Broeders Mariëlle E A C, Molema Johan, Hop Wim C J, Folgering Hans T M
Department of Pulmonary Diseases Dekkerswald, University of Nijmegen, Groesbeek, The Netherlands.
J Aerosol Med. 2003 Summer;16(2):131-41. doi: 10.1089/089426803321919898.
Turbuhaler and Salbutamol-Diskus produce therapeutic doses at peak inspiratory flow (PIF) of >30 L/min. However, the optimum flow for Fluticasone-Diskus and Turbuhaler, in terms of total emitted dose and fine particle mass, is >60 L/min. The Turbuhaler achieved a higher output at this flow, as compared to Diskus. For pMDI 25 < PIF < 90 L/min, an actuation time of 0.0-0.2 sec is optimal. The aim of this study was to examine the incidence of optimum inhalation profiles, the effect of instruction, reproducibility, and the relationship between inhalation profiles and patient characteristics in stable asthmatics and mild/moderate/severe COPD patients. For each device, triplicate inhalation profiles were recorded during 6 sessions in a 10-week period. All patients achieved PIF > 30 L/min using Diskus. After instruction, all Diskus inhalations were performed with >60 L/min, except 7% of the inhalations of the severe COPD patients. At least 95% of the Turbuhaler inhalations was also performed with the minimum flow; however, 19% of the inhalations of the severe COPD patients were not optimally performed. The hand-lung coordination was inadequate in 40% of pMDI inhalation profiles, and 80% was performed with a too high flow. The reproducibility of PIF of both dry powder inhalers (DPIs) was very high (coefficient of variation = 4-10%). The reproducibility of the pMDI variables was lower (coefficient of variation = 9-18%). The major lung function variables predictive for PIF(diskus) and PIF(turbuhaler) were maximal inspiratory mouth pressure (MIP), PIF, and inspiratory capacity. No significant predictive lung function variables for PIF(pMDI) were found. Most patients performed reproducible optimum inhalation profiles through Diskus and Turbuhaler. However, in the severe COPD group, 7-19% of the patients were not able to generate the optimum flows through the DPIs. For these patients, a flow-independent aerosol delivery system might be more suitable. The majority of patients were using the pMDI incorrectly. Instruction had no effect. So, we concluded that the pMDI should not be used in these patient groups because of the coordination problems.
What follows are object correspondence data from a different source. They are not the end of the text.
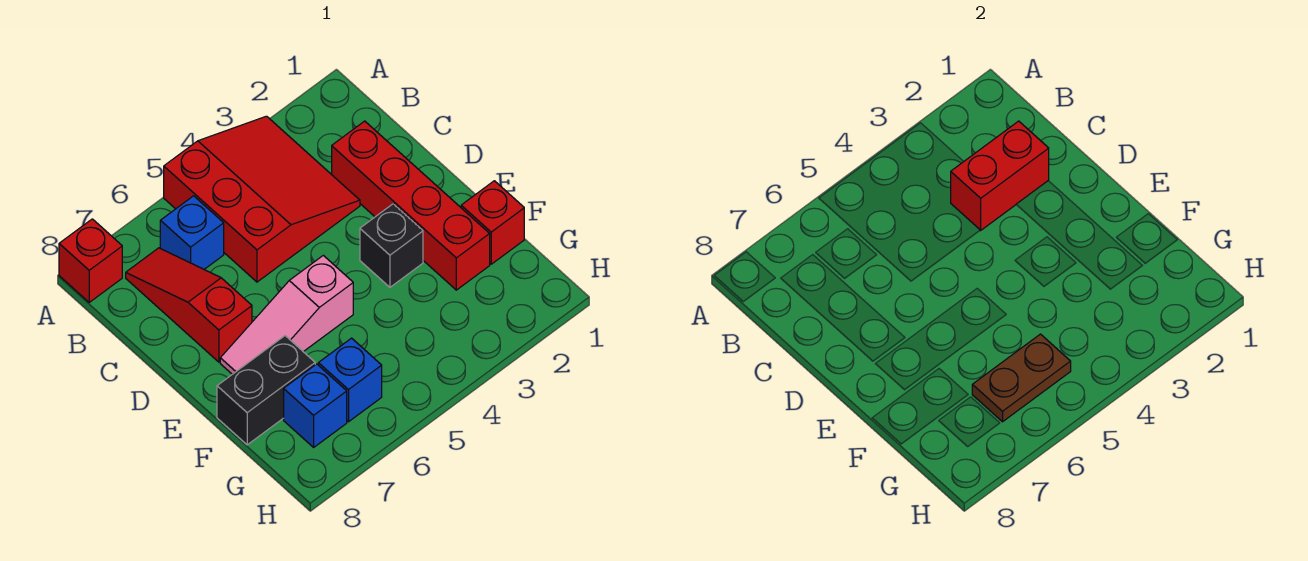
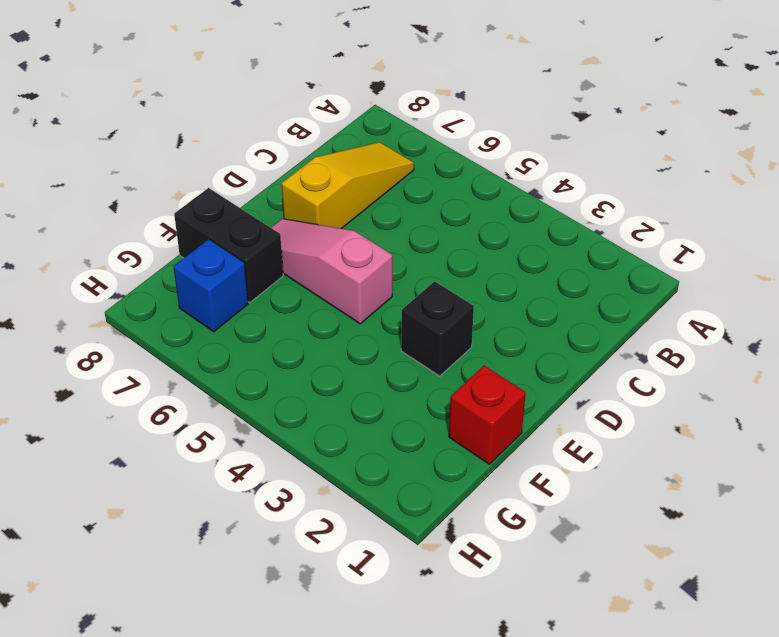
yellow slope B7:D7 level 1 top D -> red slope B7:D7 level 1 top D
none -> red slope A3:C5 level 1 top 5
none -> red brick A8 level 1
none -> blue brick B6 level 1

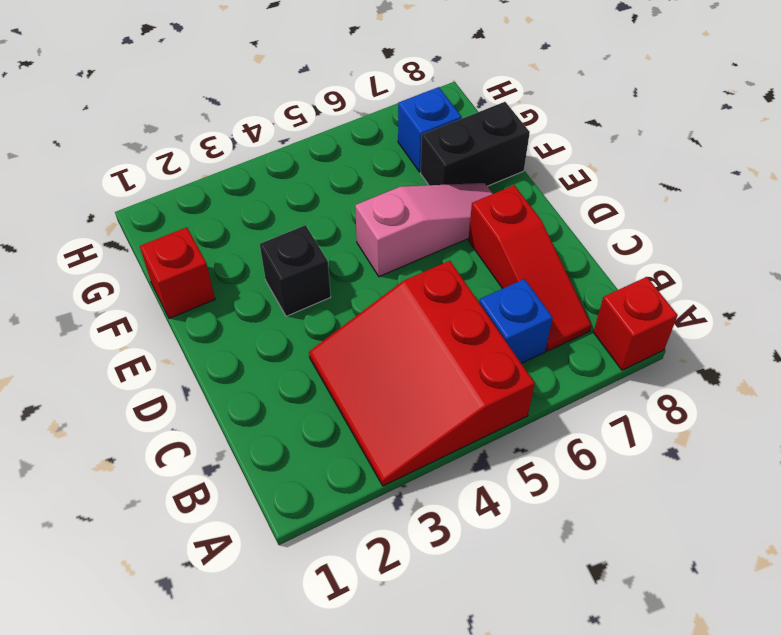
none -> red brick C2:F2 level 1
none -> blue brick G6 level 1
none -> red brick C2:C3 level 2

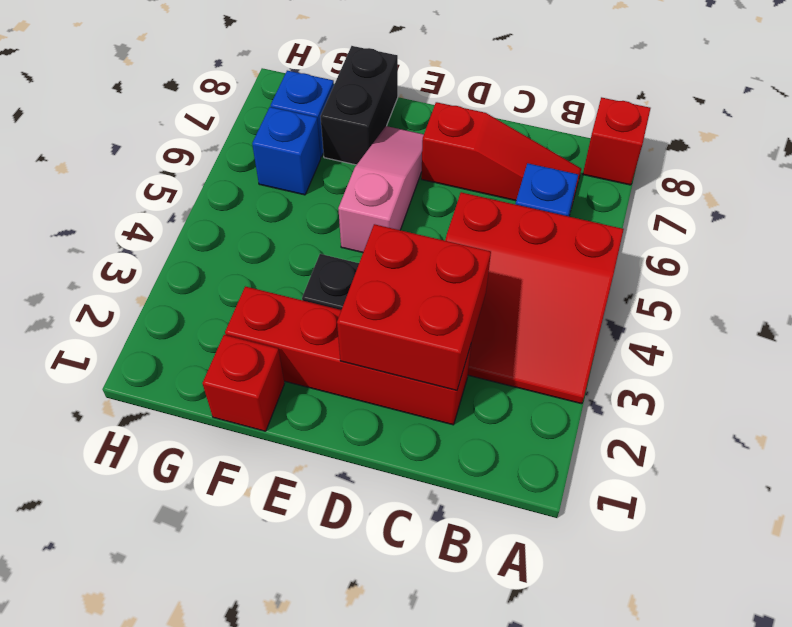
red brick C2:D3 level 2 -> red brick C2:C3 level 2
none -> brown plate G5:G6 level 2

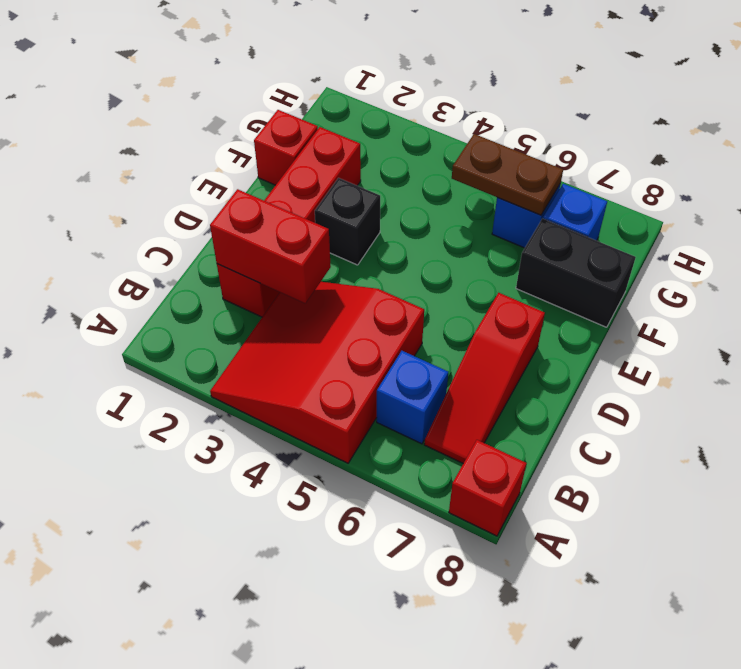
none -> pink slope E5:E7 level 1 top 5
都保和沙丁胺醇碟式吸入器在吸气峰值流速(PIF)>30升/分钟时产生治疗剂量。然而,就总喷出剂量和细颗粒质量而言,氟替卡松碟式吸入器和都保的最佳流速>60升/分钟。与碟式吸入器相比,都保在该流速下的输出更高。对于压力定量吸入器(pMDI),当25<PIF<90升/分钟时,0.0 - 0.2秒的启动时间是最佳的。本研究的目的是检查稳定期哮喘患者以及轻度/中度/重度慢性阻塞性肺疾病(COPD)患者中最佳吸入曲线的发生率、指导的效果、可重复性以及吸入曲线与患者特征之间的关系。对于每种装置,在10周内的6次吸入过程中记录三次重复的吸入曲线。所有患者使用碟式吸入器时PIF>30升/分钟。指导后,除了7%的重度COPD患者的吸入外,所有碟式吸入器的吸入均以>60升/分钟的流速进行。至少95%的都保吸入也以最低流速进行;然而,19%的重度COPD患者的吸入操作未达到最佳。在40%的pMDI吸入曲线中,手 - 肺协调性不足,且80%的操作流速过高。两种干粉吸入器(DPI)的PIF可重复性非常高(变异系数 = 4 - 10%)。pMDI变量的可重复性较低(变异系数 = 9 - 18%)。预测PIF(碟式吸入器)和PIF(都保)的主要肺功能变量是最大吸气压(MIP)、PIF和吸气容量。未发现预测PIF(pMDI)的显著肺功能变量。大多数患者通过碟式吸入器和都保进行了可重复的最佳吸入曲线操作。然而,在重度COPD组中,7 - 19%的患者无法通过干粉吸入器产生最佳流速。对于这些患者,一种与流速无关的气雾剂输送系统可能更合适。大多数患者使用pMDI不正确。指导没有效果。因此,我们得出结论,由于协调问题,pMDI不应用于这些患者群体。